### Stored data

[Start of section]

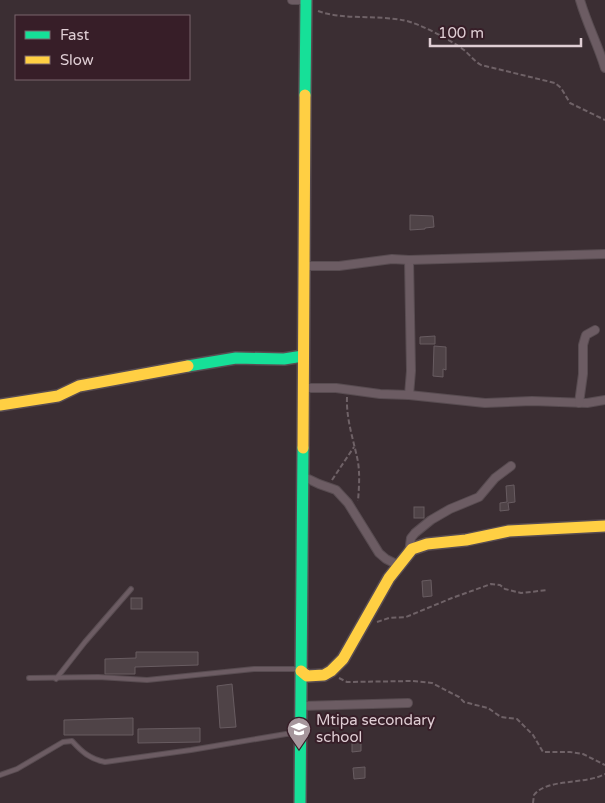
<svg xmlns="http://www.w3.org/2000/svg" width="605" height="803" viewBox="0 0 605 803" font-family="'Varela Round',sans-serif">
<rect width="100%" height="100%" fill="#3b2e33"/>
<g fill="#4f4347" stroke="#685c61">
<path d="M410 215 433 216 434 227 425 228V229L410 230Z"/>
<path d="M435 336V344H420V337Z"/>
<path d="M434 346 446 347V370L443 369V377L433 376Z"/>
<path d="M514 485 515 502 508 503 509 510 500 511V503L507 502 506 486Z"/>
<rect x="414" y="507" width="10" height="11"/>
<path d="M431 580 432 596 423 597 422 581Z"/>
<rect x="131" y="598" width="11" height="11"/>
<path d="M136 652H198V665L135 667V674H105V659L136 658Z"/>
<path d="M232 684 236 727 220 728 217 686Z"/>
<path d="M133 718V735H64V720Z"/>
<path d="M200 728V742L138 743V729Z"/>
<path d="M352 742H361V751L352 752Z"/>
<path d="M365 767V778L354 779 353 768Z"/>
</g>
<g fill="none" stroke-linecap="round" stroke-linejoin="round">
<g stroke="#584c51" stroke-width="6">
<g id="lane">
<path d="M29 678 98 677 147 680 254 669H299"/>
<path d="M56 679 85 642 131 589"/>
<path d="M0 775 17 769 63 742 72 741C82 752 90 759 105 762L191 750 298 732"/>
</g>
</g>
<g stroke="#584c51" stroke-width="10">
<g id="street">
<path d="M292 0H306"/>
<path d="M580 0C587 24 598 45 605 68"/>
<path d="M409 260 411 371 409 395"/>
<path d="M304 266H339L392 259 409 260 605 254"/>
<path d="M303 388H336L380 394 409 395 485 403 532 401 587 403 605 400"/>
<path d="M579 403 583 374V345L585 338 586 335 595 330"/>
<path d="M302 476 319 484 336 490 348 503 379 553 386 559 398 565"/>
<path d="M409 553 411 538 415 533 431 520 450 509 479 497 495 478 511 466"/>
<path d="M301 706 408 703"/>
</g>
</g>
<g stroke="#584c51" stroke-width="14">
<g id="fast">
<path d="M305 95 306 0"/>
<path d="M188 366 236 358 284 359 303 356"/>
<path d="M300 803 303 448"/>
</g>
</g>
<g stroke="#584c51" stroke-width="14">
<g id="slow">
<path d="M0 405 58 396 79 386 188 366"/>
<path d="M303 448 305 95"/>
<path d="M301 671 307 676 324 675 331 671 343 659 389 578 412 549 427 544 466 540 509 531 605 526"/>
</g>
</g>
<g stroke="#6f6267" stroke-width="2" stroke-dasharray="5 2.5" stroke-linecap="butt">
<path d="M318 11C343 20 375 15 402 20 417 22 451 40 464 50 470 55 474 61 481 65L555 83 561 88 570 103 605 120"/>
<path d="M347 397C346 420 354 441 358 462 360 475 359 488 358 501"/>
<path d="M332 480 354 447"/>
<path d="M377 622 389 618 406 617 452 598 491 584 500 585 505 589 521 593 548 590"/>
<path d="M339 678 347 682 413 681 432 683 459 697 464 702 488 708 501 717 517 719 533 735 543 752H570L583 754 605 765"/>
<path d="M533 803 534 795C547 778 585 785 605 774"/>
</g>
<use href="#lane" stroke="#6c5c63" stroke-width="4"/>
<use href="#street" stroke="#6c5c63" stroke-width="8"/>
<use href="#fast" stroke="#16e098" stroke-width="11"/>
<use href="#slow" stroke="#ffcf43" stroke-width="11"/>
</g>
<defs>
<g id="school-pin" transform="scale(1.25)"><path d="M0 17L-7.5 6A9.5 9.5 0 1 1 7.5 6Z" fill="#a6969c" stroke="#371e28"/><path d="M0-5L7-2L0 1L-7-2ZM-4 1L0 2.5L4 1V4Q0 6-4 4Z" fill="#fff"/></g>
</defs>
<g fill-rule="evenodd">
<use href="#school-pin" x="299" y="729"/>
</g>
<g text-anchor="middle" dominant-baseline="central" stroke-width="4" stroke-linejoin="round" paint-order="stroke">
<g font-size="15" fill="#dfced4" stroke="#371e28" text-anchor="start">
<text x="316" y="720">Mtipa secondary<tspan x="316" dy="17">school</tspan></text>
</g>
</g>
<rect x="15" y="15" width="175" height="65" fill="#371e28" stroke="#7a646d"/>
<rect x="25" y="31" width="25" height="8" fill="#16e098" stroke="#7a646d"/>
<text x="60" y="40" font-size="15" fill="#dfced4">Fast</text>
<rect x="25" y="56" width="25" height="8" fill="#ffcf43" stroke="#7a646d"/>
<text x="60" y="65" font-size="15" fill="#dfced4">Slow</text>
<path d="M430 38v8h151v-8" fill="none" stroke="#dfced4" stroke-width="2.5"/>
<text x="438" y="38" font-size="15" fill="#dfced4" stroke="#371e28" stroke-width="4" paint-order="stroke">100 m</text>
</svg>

[End of section]

Output the data above exactly. Drop every picture.

### Response
<svg xmlns="http://www.w3.org/2000/svg" width="605" height="803" viewBox="0 0 605 803" font-family="'Varela Round',sans-serif">
<rect width="100%" height="100%" fill="#3b2e33"/>
<g fill="#4f4347" stroke="#685c61">
<path d="M410 215 433 216 434 227 425 228V229L410 230Z"/>
<path d="M435 336V344H420V337Z"/>
<path d="M434 346 446 347V370L443 369V377L433 376Z"/>
<path d="M514 485 515 502 508 503 509 510 500 511V503L507 502 506 486Z"/>
<rect x="414" y="507" width="10" height="11"/>
<path d="M431 580 432 596 423 597 422 581Z"/>
<rect x="131" y="598" width="11" height="11"/>
<path d="M136 652H198V665L135 667V674H105V659L136 658Z"/>
<path d="M232 684 236 727 220 728 217 686Z"/>
<path d="M133 718V735H64V720Z"/>
<path d="M200 728V742L138 743V729Z"/>
<path d="M352 742H361V751L352 752Z"/>
<path d="M365 767V778L354 779 353 768Z"/>
</g>
<g fill="none" stroke-linecap="round" stroke-linejoin="round">
<g stroke="#584c51" stroke-width="6">
<g id="lane">
<path d="M29 678 98 677 147 680 254 669H299"/>
<path d="M56 679 85 642 131 589"/>
<path d="M0 775 17 769 63 742 72 741C82 752 90 759 105 762L191 750 298 732"/>
</g>
</g>
<g stroke="#584c51" stroke-width="10">
<g id="street">
<path d="M292 0H306"/>
<path d="M580 0C587 24 598 45 605 68"/>
<path d="M409 260 411 371 409 395"/>
<path d="M304 266H339L392 259 409 260 605 254"/>
<path d="M303 388H336L380 394 409 395 485 403 532 401 587 403 605 400"/>
<path d="M579 403 583 374V345L585 338 586 335 595 330"/>
<path d="M302 476 319 484 336 490 348 503 379 553 386 559 398 565"/>
<path d="M409 553 411 538 415 533 431 520 450 509 479 497 495 478 511 466"/>
<path d="M301 706 408 703"/>
</g>
</g>
<g stroke="#584c51" stroke-width="14">
<g id="fast">
<path d="M305 95 306 0"/>
<path d="M188 366 236 358 284 359 303 356"/>
<path d="M300 803 303 448"/>
</g>
</g>
<g stroke="#584c51" stroke-width="14">
<g id="slow">
<path d="M0 405 58 396 79 386 188 366"/>
<path d="M303 448 305 95"/>
<path d="M301 671 307 676 324 675 331 671 343 659 389 578 412 549 427 544 466 540 509 531 605 526"/>
</g>
</g>
<g stroke="#6f6267" stroke-width="2" stroke-dasharray="5 2.5" stroke-linecap="butt">
<path d="M318 11C343 20 375 15 402 20 417 22 451 40 464 50 470 55 474 61 481 65L555 83 561 88 570 103 605 120"/>
<path d="M347 397C346 420 354 441 358 462 360 475 359 488 358 501"/>
<path d="M332 480 354 447"/>
<path d="M377 622 389 618 406 617 452 598 491 584 500 585 505 589 521 593 548 590"/>
<path d="M339 678 347 682 413 681 432 683 459 697 464 702 488 708 501 717 517 719 533 735 543 752H570L583 754 605 765"/>
<path d="M533 803 534 795C547 778 585 785 605 774"/>
</g>
<use href="#lane" stroke="#6c5c63" stroke-width="4"/>
<use href="#street" stroke="#6c5c63" stroke-width="8"/>
<use href="#fast" stroke="#16e098" stroke-width="11"/>
<use href="#slow" stroke="#ffcf43" stroke-width="11"/>
</g>
<defs>
<g id="school-pin" transform="scale(1.25)"><path d="M0 17L-7.5 6A9.5 9.5 0 1 1 7.5 6Z" fill="#a6969c" stroke="#371e28"/><path d="M0-5L7-2L0 1L-7-2ZM-4 1L0 2.5L4 1V4Q0 6-4 4Z" fill="#fff"/></g>
</defs>
<g fill-rule="evenodd">
<use href="#school-pin" x="299" y="729"/>
</g>
<g text-anchor="middle" dominant-baseline="central" stroke-width="4" stroke-linejoin="round" paint-order="stroke">
<g font-size="15" fill="#dfced4" stroke="#371e28" text-anchor="start">
<text x="316" y="720">Mtipa secondary<tspan x="316" dy="17">school</tspan></text>
</g>
</g>
<rect x="15" y="15" width="175" height="65" fill="#371e28" stroke="#7a646d"/>
<rect x="25" y="31" width="25" height="8" fill="#16e098" stroke="#7a646d"/>
<text x="60" y="40" font-size="15" fill="#dfced4">Fast</text>
<rect x="25" y="56" width="25" height="8" fill="#ffcf43" stroke="#7a646d"/>
<text x="60" y="65" font-size="15" fill="#dfced4">Slow</text>
<path d="M430 38v8h151v-8" fill="none" stroke="#dfced4" stroke-width="2.5"/>
<text x="438" y="38" font-size="15" fill="#dfced4" stroke="#371e28" stroke-width="4" paint-order="stroke">100 m</text>
</svg>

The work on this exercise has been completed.